Criticism switches from SB police 'taping' to 'tasing'

Today brought more controversy for the South Bend Police Department.

This time it’s not about taping, but ‘tasing:’ The alleged tasing of an innocent teenager.

“They need to be punished for sure,” said Vivian Franklin about the officers who came to her home in the early morning hours of July 7th.

“It was at, I’d say about three or four o’clock in the morning when they beating at my door,” said Franklin.

When she answered, she said police came running into her home without a warrant.

“And I tell them, he’s not here, whoever they looking for and they gonna say, he’s right here, like I was lying, and they went in my son’s room and tased him and hit him but he was asleep in his bed,” Franklin said.

It appears to be a case of mistaken identity. Police were actually searching for the brother of the teen they found in the bedroom of the Bowman Street home.

As a result, Riley High School Senior Deshawn Franklin ended up with a swollen jaw. The family claims Franklin was also shot twice with a stun gun, and an ambulance had to be called when police could not remove one of the probes from the teen’s abdomen.

“If they doing this, they gonna kill someone else or hurt someone else, and we need taken off, or fired or something needs to be done,” said Vivian Franklin.

Today, leaders of the community action group, Citizens United for Better Government announced their support for the family.

“We’re involved because it’s been almost four months now, there’s been no word, we can’t access the police report so we don’t know if there’s an investigation or not,” said CUBG President Mario Sims. “Put yourself in this family’s shoes, you’re woke up at 2:00 in the morning by people beating at your door, you answer the door and you got flashlights in your face, and officers with drawn guns, no warrant, pushing themselves into your house, assaulting your child.”

Late today, police department spokesperson Capt. Phil Trent told News Center 16 that an internal investigation into the incident has been completed. Capt. Trent said that the Franklin family’s allegations were “sustained.”

Capt. Trent said no disciplinary action was taken, although “remedial” action was. Capt. Trent says that the officers were ordered to complete additional training.

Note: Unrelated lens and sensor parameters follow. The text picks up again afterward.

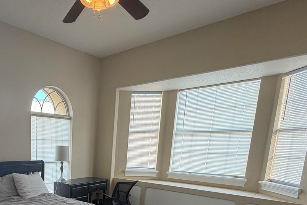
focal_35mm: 29
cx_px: 65
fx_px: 247
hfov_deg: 59.1
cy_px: 189
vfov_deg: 41.0
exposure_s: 1/120
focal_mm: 2.22
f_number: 2.2
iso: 100
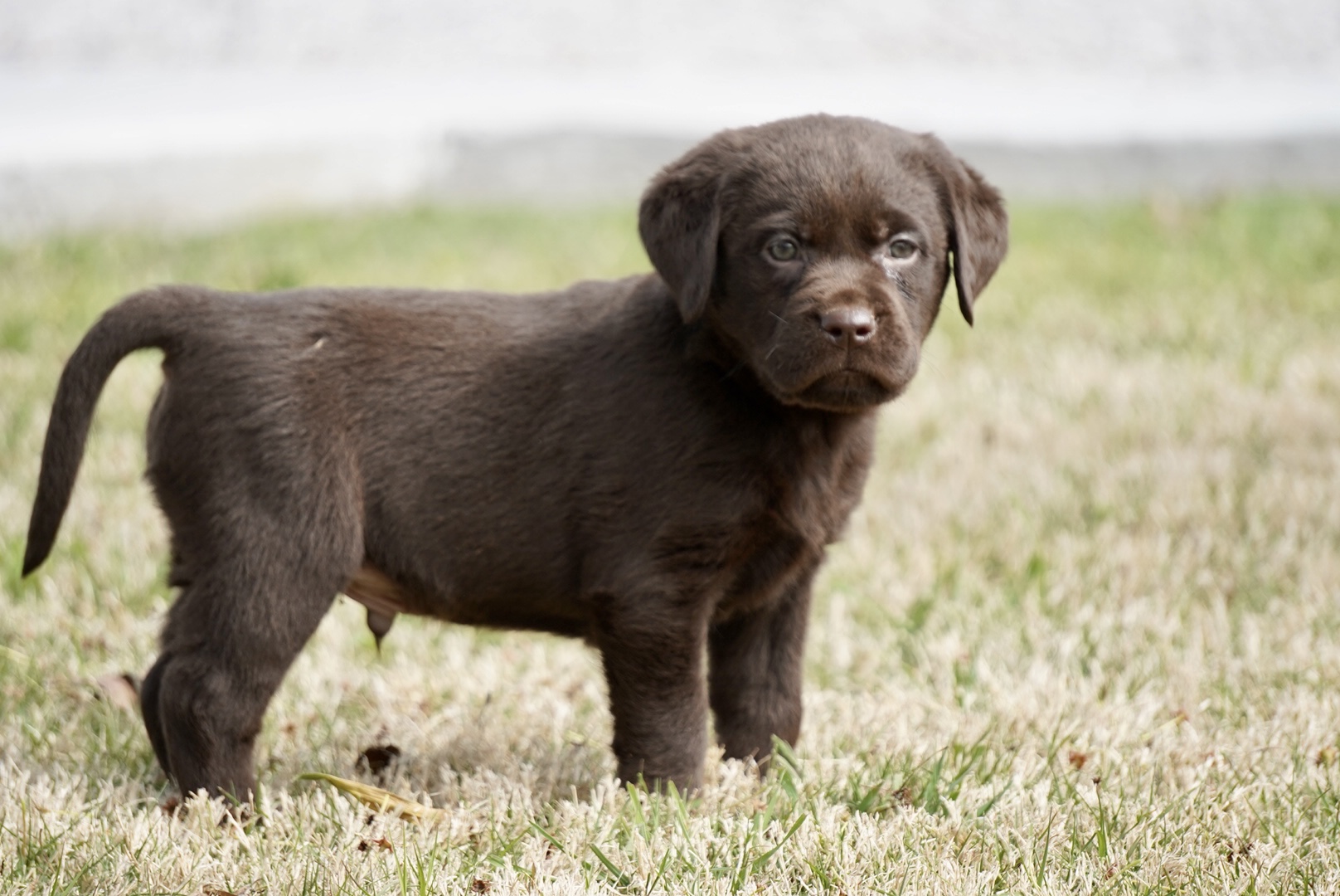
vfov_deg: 5.2
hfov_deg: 7.8
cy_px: 448
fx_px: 9833
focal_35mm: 264
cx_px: 670
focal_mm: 176
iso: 320
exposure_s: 1/320
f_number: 6.3
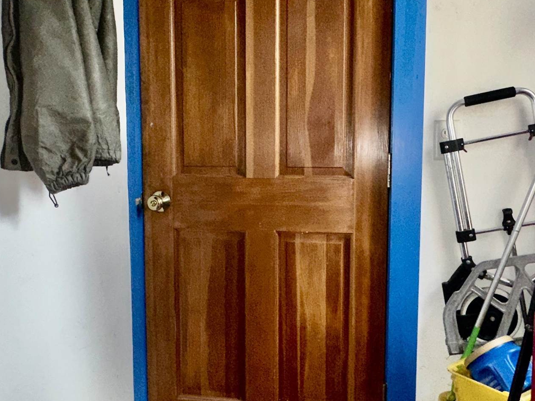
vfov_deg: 41.8
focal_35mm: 34
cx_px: 285
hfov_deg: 53.9
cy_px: 197
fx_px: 526
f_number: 2.2
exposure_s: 1/84
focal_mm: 2.22
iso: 80
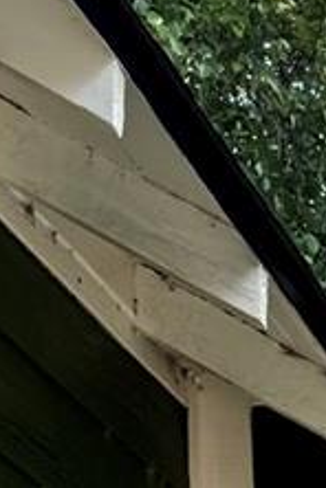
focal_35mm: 173
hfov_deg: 7.3
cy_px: 1161
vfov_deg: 10.3
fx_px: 2350
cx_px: 859
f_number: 1.78
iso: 80
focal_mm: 6.76
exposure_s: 1/1285
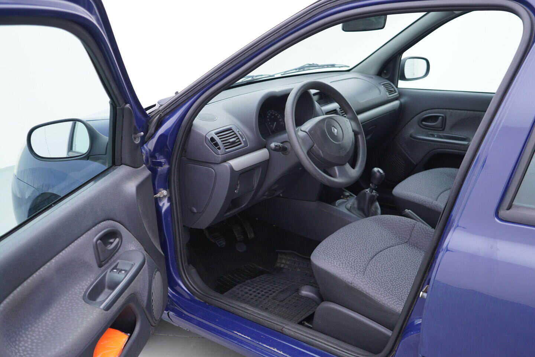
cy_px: 178
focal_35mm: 36
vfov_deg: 36.9
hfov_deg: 53.1
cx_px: 268
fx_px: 535
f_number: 2.8
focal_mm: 24
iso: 125
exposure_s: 1/40
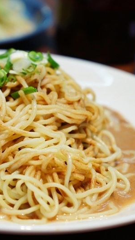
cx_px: 28
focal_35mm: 106
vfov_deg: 20.2
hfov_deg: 11.4
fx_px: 675
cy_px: 120
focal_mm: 67
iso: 400
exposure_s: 1/80
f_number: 5.6
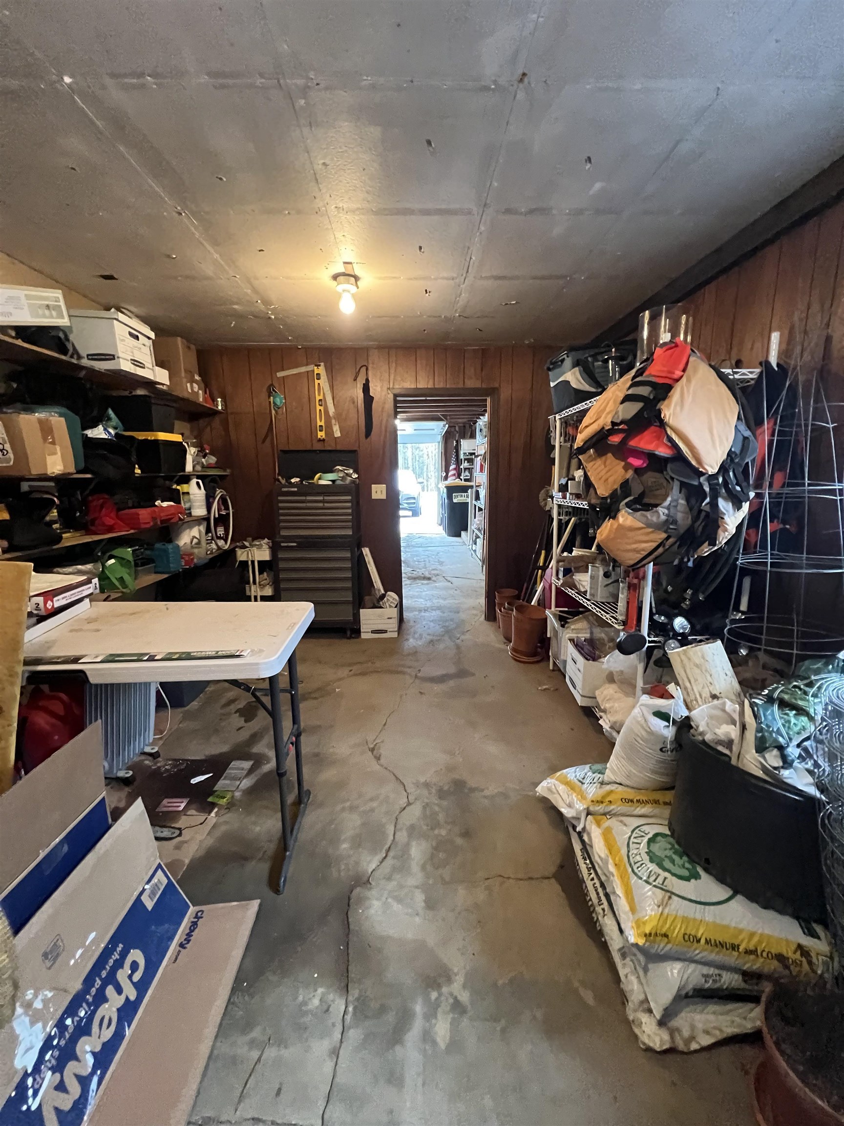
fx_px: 423
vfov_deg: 106.2
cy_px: 563
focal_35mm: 13
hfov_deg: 89.9
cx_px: 422
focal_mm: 1.57
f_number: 1.8
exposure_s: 1/60
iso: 800
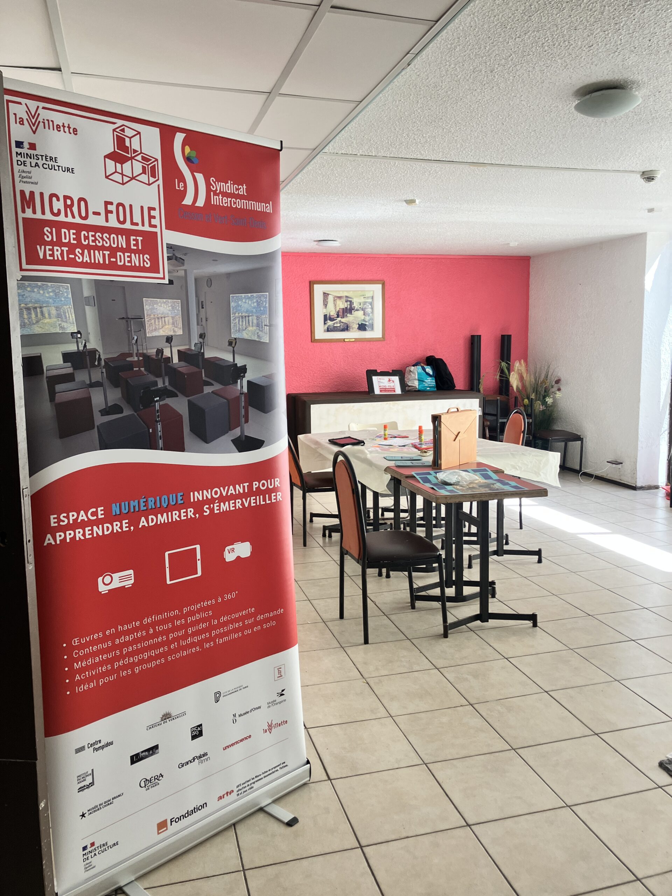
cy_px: 448
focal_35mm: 28
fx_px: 725
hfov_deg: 49.7
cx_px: 336
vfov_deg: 63.4
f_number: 1.8
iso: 50
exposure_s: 1/121
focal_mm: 3.99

On the day in question, police were responding to a brutal domestic violence complaint in which the victim was bitten and disfigured. Officers were ordered to immediately arrest the suspect considered dangerous.
Capt. Trent said the police report shows that officers deployed a stun gun once, but that only one of the two probes hit Franklin—indicating that the teen did not receive an electric shock.
While Franklin family members were correct in saying that police would not provide them a copy of the incident report, Capt. Trent explains that the encounter with the Franklins was a small part of the overall report on the domestic violence case, and that state law restricts access to sexual offenses, in order to protect the victim.

Capt. Trent says that officers were chasing a suspect in the domestic violence case when the suspect’s scent was picked up in the yard of the Bowman Street home. That is what lead officers to believe that their suspect was inside.